Just one year later, Joel has released his second solo effort, simply titled Broken – and once again he's released an album that's every bit as good as typical PFR. It's more thoughtful and memorable than the band's Disappear, and more electric than Joel's Captured. Co-produced with Justin Korhonen, who plays drums and percussion on the album, Broken is a bit like a worshipful version of PFR. The title track was co-written with Rebecca St. James and acclaimed producer Tedd T. With a wonderful melody you can almost imagine Rebecca singing, it's a prayerful song of confession and surrender that's about as good as "Missing Love." "Thanks Be to God" is a simple acoustic pop song of praise about Jesus conquering death for the salvation of mankind, and "Who I Am" is a vertically focused pop song about the eternal sovereignty of God.

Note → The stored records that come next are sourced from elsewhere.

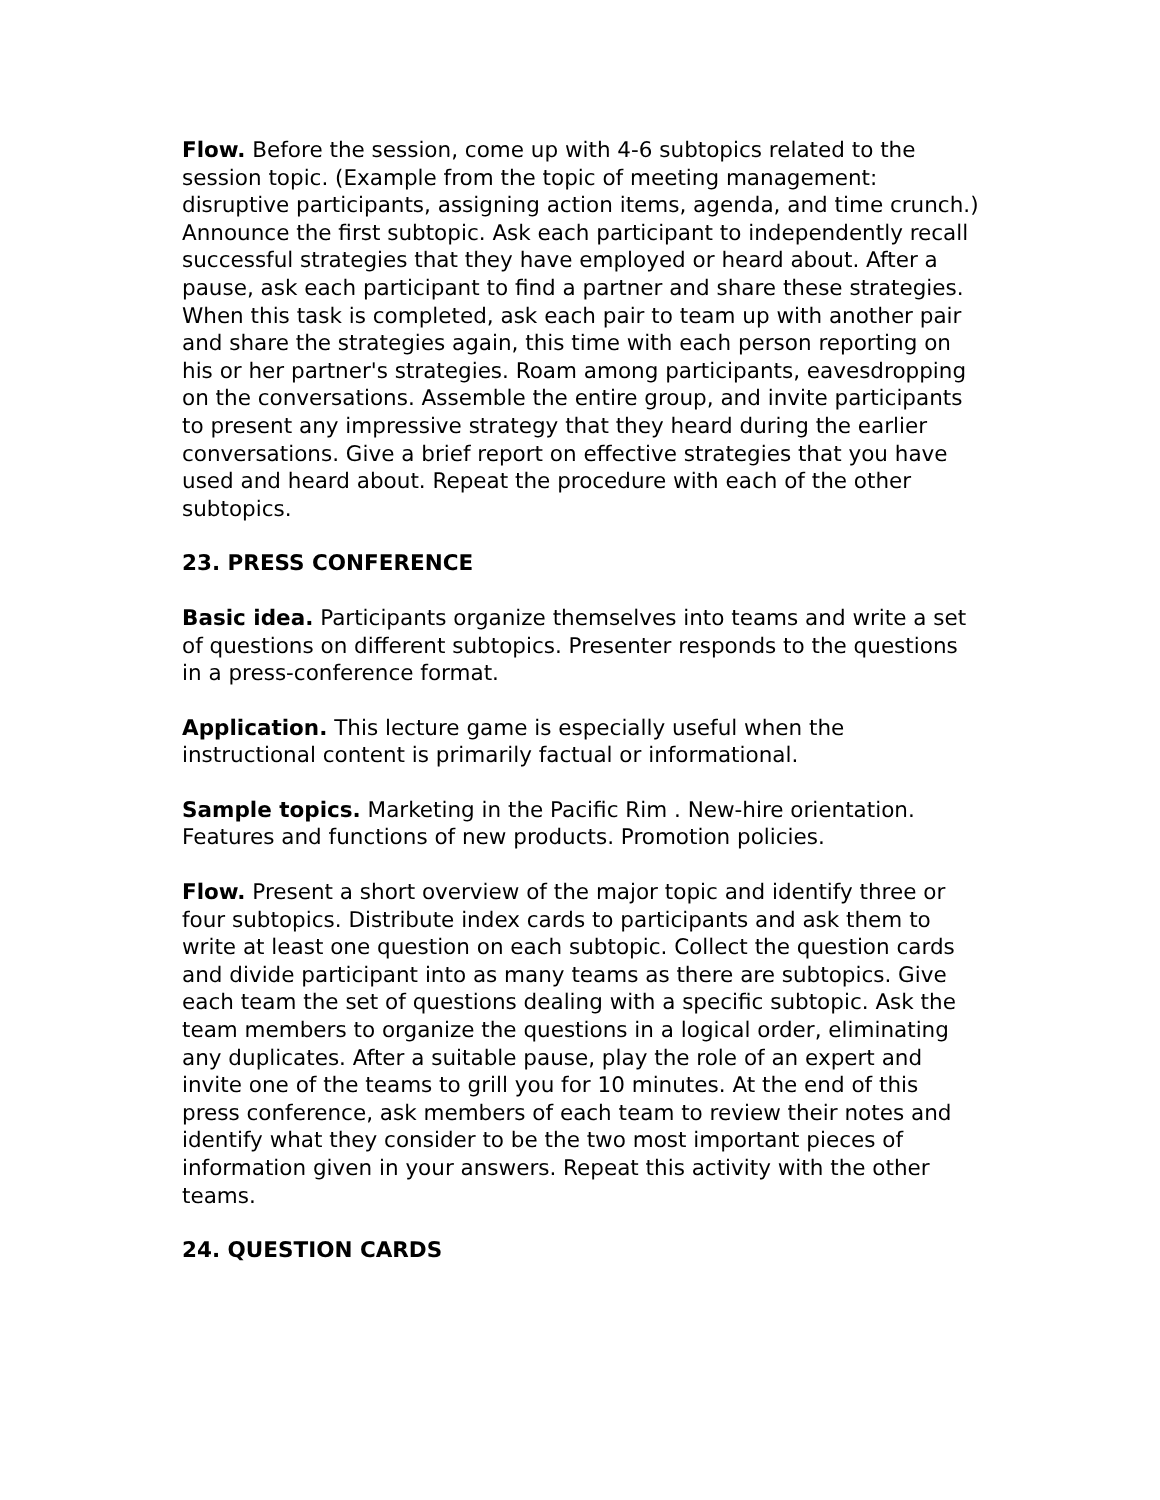Flow. Before the session, come up with 4-6 subtopics related to the session topic. (Example from the topic of meeting management: disruptive participants, assigning action items, agenda, and time crunch.) Announce the first subtopic. Ask each participant to independently recall successful strategies that they have employed or heard about. After a pause, ask each participant to find a partner and share these strategies. When this task is completed, ask each pair to team up with another pair and share the strategies again, this time with each person reporting on his or her partner's strategies. Roam among participants, eavesdropping on the conversations. Assemble the entire group, and invite participants to present any impressive strategy that they heard during the earlier conversations. Give a brief report on effective strategies that you have used and heard about. Repeat the procedure with each of the other subtopics.
23. PRESS CONFERENCE
Basic idea. Participants organize themselves into teams and write a set of questions on different subtopics. Presenter responds to the questions in a press-conference format.
Application. This lecture game is especially useful when the instructional content is primarily factual or informational.
Sample topics. Marketing in the Pacific Rim . New-hire orientation. Features and functions of new products. Promotion policies.
Flow. Present a short overview of the major topic and identify three or four subtopics. Distribute index cards to participants and ask them to write at least one question on each subtopic. Collect the question cards and divide participant into as many teams as there are subtopics. Give each team the set of questions dealing with a specific subtopic. Ask the team members to organize the questions in a logical order, eliminating any duplicates. After a suitable pause, play the role of an expert and invite one of the teams to grill you for 10 minutes. At the end of this press conference, ask members of each team to review their notes and identify what they consider to be the two most important pieces of information given in your answers. Repeat this activity with the other teams.
24. QUESTION CARDS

"I Will" is a simple testimony of Christian faith set to dreamy guitar pop. Similar ethereal guitar sounds are layered over a programmed rhythm in "Sing Your Name," about a changing, broken heart that's coming to know Christ. "Make Things Right" feels like a long-lost gem from PFR's acclaimed album Them; it's a terrific melodic rocker in which Joel sings, "In the sea of dissolution, love always seems to be the thing we're losing / What if we turned the tide? What if we reached for peace instead of pride? / In this ocean of confusion, it's hard to find the shores of reason / I've always heard the truth sets you free, so bring truth into the light." The worshipful "Still Greater" is vintage PFR, rocking and melodic, celebrating God's boundless love. A similar theme is expressed in "Fly," co-written by Gordon Kennedy of Whiteheart and Dogs of Peace, though one easily could interpret it as an earthly love song, too: "If I never see another morning sun, please don't pity me / I'm the lucky one / If not for you, I'd have never known all the love I do / All the love you've shown." The pretty acoustic ballad "Count the Ways," however, certainly seems to be about Joel's wife. The title draws inspiration from Browning's classic poem ("How do I love thee?"), and it bears resemblance to Richard Marx at the peak of his career.

Though independently made, Broken is a terrific solo album, beautifully recorded and produced. It's surprising Joel hasn't signed a new recording contract, though perhaps the choice to remain independent is his. As with Captured, Broken is filled with quality music that deserves wider exposure. No, Joel doesn't reinvent the wheel here with ten songs that easily could be included with any other PFR album's worth of songs. At the same time, this is the joy of Broken, reminding us how good Joel and his pals were at writing melodic pop/rock.